Question

How do you solve for $x$ in $\cos \left( -100 \right)=\cos \left( 55 \right)\cos x+\sin \left( 55 \right)\sin x$?

Answer 1

We can easily contract the right hand side of the above equation as it is a trigonometric expansion. For this we need to use the trigonometric identity $\cos \left( A-B \right)=\cos A\cos B+\sin A\sin B$, by which the RHS will get reduced to a cosine term. The LHS is also a cosine term, so the equation obtained can be solved by using the general solution of $\cos \theta =\cos \alpha$ which is given by $\theta =2n\pi \pm \alpha$, $n\in Z$.

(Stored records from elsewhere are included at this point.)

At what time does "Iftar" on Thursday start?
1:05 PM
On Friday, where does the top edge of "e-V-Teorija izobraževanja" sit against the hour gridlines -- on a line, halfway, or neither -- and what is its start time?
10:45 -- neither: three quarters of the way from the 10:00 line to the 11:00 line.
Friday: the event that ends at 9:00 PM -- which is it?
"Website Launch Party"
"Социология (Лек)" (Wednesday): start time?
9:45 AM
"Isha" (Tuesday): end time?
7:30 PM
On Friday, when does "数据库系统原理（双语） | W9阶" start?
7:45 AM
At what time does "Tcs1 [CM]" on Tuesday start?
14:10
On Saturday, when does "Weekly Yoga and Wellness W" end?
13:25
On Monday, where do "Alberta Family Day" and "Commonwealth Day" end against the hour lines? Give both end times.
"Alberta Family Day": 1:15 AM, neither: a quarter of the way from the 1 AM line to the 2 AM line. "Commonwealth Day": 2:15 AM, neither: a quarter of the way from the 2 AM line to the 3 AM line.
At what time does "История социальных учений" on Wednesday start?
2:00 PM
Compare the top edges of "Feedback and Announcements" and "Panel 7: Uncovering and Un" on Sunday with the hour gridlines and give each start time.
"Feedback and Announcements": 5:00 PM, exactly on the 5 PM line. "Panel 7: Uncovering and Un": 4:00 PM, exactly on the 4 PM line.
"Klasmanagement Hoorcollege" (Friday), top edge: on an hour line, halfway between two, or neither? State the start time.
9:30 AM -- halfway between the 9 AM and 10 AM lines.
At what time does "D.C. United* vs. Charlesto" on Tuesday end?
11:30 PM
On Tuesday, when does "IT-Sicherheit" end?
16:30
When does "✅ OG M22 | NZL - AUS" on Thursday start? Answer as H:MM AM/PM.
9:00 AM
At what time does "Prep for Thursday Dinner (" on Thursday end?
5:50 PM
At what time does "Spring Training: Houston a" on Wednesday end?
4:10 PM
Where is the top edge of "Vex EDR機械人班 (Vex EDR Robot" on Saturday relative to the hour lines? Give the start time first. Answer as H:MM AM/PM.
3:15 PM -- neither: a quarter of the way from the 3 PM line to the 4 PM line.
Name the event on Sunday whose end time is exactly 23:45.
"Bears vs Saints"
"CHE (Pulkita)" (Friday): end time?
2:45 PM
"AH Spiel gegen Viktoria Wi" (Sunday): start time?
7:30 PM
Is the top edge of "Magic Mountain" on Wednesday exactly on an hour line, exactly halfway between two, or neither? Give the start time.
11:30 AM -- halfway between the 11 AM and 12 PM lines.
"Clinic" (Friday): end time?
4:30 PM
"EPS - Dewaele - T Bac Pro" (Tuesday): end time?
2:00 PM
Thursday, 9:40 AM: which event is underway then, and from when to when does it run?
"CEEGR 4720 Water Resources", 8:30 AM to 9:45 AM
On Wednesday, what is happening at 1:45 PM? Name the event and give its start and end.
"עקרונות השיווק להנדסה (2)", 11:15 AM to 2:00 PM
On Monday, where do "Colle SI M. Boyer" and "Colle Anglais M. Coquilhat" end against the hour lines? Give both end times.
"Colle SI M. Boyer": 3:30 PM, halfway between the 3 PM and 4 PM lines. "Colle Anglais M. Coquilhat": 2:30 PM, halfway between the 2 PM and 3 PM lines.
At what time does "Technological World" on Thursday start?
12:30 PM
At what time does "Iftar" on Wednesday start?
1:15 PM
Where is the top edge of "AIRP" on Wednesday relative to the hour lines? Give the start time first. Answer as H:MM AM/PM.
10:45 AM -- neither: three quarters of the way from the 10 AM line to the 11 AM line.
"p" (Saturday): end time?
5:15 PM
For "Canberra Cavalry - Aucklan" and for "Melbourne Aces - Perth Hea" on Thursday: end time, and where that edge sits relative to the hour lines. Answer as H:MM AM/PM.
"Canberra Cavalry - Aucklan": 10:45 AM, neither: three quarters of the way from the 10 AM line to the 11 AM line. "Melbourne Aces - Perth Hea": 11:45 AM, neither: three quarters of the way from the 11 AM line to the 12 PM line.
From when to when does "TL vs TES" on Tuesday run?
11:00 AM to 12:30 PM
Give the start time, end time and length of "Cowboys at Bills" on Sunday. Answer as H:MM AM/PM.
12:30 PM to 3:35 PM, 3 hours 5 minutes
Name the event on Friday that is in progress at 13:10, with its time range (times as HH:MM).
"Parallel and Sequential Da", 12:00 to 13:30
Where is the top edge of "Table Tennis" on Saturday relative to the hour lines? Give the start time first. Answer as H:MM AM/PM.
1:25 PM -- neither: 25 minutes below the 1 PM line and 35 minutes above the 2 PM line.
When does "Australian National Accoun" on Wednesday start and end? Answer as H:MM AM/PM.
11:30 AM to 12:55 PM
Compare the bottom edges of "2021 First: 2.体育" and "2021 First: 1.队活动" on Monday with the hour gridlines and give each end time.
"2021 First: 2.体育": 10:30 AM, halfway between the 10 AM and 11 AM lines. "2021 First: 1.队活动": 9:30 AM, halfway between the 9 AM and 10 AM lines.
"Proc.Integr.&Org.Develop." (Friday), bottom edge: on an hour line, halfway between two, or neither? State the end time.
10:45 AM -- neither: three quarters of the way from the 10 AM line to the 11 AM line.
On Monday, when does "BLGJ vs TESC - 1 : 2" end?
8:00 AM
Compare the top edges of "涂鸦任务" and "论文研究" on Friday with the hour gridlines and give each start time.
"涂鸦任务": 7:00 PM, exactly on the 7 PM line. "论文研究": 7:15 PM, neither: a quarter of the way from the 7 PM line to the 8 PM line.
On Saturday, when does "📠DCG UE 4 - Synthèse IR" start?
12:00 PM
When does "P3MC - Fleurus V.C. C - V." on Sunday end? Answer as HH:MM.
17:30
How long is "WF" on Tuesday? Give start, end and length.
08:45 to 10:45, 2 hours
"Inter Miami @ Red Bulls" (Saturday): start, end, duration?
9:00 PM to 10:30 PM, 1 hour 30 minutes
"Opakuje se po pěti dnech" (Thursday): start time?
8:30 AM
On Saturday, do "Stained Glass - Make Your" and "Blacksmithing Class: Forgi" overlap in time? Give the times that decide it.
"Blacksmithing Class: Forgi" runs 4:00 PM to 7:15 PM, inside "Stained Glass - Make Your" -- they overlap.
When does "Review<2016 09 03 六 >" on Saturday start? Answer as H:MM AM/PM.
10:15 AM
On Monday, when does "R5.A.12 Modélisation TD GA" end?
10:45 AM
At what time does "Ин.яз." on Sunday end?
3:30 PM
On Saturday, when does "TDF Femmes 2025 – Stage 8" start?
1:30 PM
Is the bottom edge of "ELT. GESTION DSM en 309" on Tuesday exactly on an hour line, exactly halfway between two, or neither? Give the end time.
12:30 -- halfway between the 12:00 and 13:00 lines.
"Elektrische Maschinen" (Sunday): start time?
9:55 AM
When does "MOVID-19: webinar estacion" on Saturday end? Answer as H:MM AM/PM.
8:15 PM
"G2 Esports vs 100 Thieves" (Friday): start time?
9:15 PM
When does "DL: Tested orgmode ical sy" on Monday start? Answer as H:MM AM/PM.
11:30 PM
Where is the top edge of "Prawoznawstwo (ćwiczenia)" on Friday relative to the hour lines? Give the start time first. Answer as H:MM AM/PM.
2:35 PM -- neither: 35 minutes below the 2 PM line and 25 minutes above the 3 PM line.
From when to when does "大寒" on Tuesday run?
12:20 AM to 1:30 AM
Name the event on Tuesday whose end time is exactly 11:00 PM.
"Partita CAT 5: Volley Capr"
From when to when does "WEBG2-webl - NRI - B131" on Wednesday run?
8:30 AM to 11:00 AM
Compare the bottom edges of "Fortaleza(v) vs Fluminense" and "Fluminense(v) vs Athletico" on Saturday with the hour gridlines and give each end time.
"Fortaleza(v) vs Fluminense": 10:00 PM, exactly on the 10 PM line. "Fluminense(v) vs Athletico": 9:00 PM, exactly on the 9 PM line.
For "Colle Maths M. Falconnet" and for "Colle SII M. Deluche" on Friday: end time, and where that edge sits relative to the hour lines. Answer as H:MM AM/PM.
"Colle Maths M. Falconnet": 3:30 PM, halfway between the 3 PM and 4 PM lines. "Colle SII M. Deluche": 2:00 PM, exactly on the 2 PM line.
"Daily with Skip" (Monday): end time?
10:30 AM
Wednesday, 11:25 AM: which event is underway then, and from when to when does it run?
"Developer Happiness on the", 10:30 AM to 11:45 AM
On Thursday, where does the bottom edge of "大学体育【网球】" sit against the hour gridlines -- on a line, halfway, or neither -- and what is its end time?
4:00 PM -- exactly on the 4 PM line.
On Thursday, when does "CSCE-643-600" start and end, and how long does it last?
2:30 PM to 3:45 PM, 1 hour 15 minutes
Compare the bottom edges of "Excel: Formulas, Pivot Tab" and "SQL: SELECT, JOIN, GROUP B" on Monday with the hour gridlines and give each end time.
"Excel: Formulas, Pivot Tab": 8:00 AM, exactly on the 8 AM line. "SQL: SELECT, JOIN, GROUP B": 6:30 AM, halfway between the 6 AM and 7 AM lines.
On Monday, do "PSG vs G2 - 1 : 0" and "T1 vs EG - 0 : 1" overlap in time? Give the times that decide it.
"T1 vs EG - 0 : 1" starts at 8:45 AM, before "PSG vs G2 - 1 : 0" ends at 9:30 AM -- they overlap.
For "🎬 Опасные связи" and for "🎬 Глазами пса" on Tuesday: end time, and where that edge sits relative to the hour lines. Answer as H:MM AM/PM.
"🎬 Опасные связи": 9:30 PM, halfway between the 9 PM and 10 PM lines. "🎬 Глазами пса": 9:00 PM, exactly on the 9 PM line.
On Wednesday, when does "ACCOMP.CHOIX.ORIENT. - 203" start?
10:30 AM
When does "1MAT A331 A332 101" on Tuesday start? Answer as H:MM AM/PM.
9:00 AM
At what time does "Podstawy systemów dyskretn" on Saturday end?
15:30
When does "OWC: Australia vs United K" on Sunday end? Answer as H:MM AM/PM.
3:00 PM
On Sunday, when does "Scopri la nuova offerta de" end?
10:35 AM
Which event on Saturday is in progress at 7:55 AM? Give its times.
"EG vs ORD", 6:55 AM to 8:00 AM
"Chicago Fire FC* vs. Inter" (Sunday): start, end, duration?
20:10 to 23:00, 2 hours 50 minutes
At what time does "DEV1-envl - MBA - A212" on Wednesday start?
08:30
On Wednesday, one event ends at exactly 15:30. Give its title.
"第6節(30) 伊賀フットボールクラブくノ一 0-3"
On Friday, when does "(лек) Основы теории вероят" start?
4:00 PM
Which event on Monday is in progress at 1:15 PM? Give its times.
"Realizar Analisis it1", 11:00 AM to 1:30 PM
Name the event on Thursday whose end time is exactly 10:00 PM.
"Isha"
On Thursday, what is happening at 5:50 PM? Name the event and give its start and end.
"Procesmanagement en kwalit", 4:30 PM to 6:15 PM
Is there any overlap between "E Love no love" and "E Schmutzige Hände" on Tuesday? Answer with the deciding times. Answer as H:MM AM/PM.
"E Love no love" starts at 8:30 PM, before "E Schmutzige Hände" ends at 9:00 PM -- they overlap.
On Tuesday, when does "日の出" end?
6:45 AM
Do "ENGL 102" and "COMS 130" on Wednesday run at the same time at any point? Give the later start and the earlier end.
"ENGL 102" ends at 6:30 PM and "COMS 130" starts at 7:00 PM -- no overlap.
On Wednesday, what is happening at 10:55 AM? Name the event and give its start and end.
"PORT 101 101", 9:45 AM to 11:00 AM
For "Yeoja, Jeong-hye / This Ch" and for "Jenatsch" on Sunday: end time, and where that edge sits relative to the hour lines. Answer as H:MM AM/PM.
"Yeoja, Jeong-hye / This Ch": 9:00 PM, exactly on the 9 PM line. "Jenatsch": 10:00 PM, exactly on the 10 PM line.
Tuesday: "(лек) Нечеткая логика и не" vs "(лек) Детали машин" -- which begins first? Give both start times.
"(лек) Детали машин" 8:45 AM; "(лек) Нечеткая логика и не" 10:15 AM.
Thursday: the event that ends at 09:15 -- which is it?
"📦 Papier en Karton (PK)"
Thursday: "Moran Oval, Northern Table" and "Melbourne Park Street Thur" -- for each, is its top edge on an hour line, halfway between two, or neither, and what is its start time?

Complete step by step solution:
The equation given in the above question is
$\cos \left( -100 \right)=\cos \left( 55 \right)\cos x+\sin \left( 55 \right)\sin x$
We can see that in the right hand side of the above equation, a trigonometric expansion is written. So we can contract it to simplify the RHS of the above equation by using the trigonometric identity given by
$\begin{aligned} & \Rightarrow \cos \left( A-B \right)=\cos A\cos B+\sin A\sin B \\\ & \Rightarrow \cos A\cos B+\sin A\sin B=\cos \left( A-B \right) \\\ \end{aligned}$
Substituting $A=55$ and $B=x$ in the above identity, we get
$\Rightarrow \cos \left( 55 \right)\cos x+\sin \left( 55 \right)\sin x=\cos \left( 55-x \right)$
Substituting this in the given equation, we get
$\begin{aligned} & \Rightarrow \cos \left( -100 \right)=\cos \left( 55-x \right) \\\ & \Rightarrow \cos \left( 55-x \right)=\cos \left( -100 \right) \\\ & \Rightarrow \cos \left( -\left( x-55 \right) \right)=\cos \left( -100 \right) \\\ \end{aligned}$
Now, we know that $\cos \left( -A \right)=\cos A$. So the above equation can also be written as
$\Rightarrow \cos \left( x-55 \right)=\cos \left( 100 \right)$
Now, we know that the general solution of the equation $\cos \theta =\cos \alpha$ is given by $\theta =2n\pi \pm \alpha$. Where $n\in Z$. This means that the solution of the above equation can be given by
$\Rightarrow x-55=2n\pi \pm 100$
Adding $55$ on both the sides, we finally get the solution as
$\begin{aligned} & \Rightarrow x-55+55=2n\pi \pm 100+55 \\\ & \Rightarrow x=2n\pi \pm 155 \\\ \end{aligned}$
Hence, the solution of the given equation is $x=2n\pi \pm 155$, $n\in Z$.

Note:
We may be tempted to solve the equation $\cos \left( x-55 \right)=\cos \left( 100 \right)$, which is obtained in the above solution by equating the arguments of both the cosine terms. But that will give us only a single solution of the given equation. We must remember that since the trigonometric functions are periodic functions, infinitely many solutions of a trigonometric equation can exist. So the infinitely many solutions of a trigonometric equation are always written in terms of $n$, an arbitrary integer.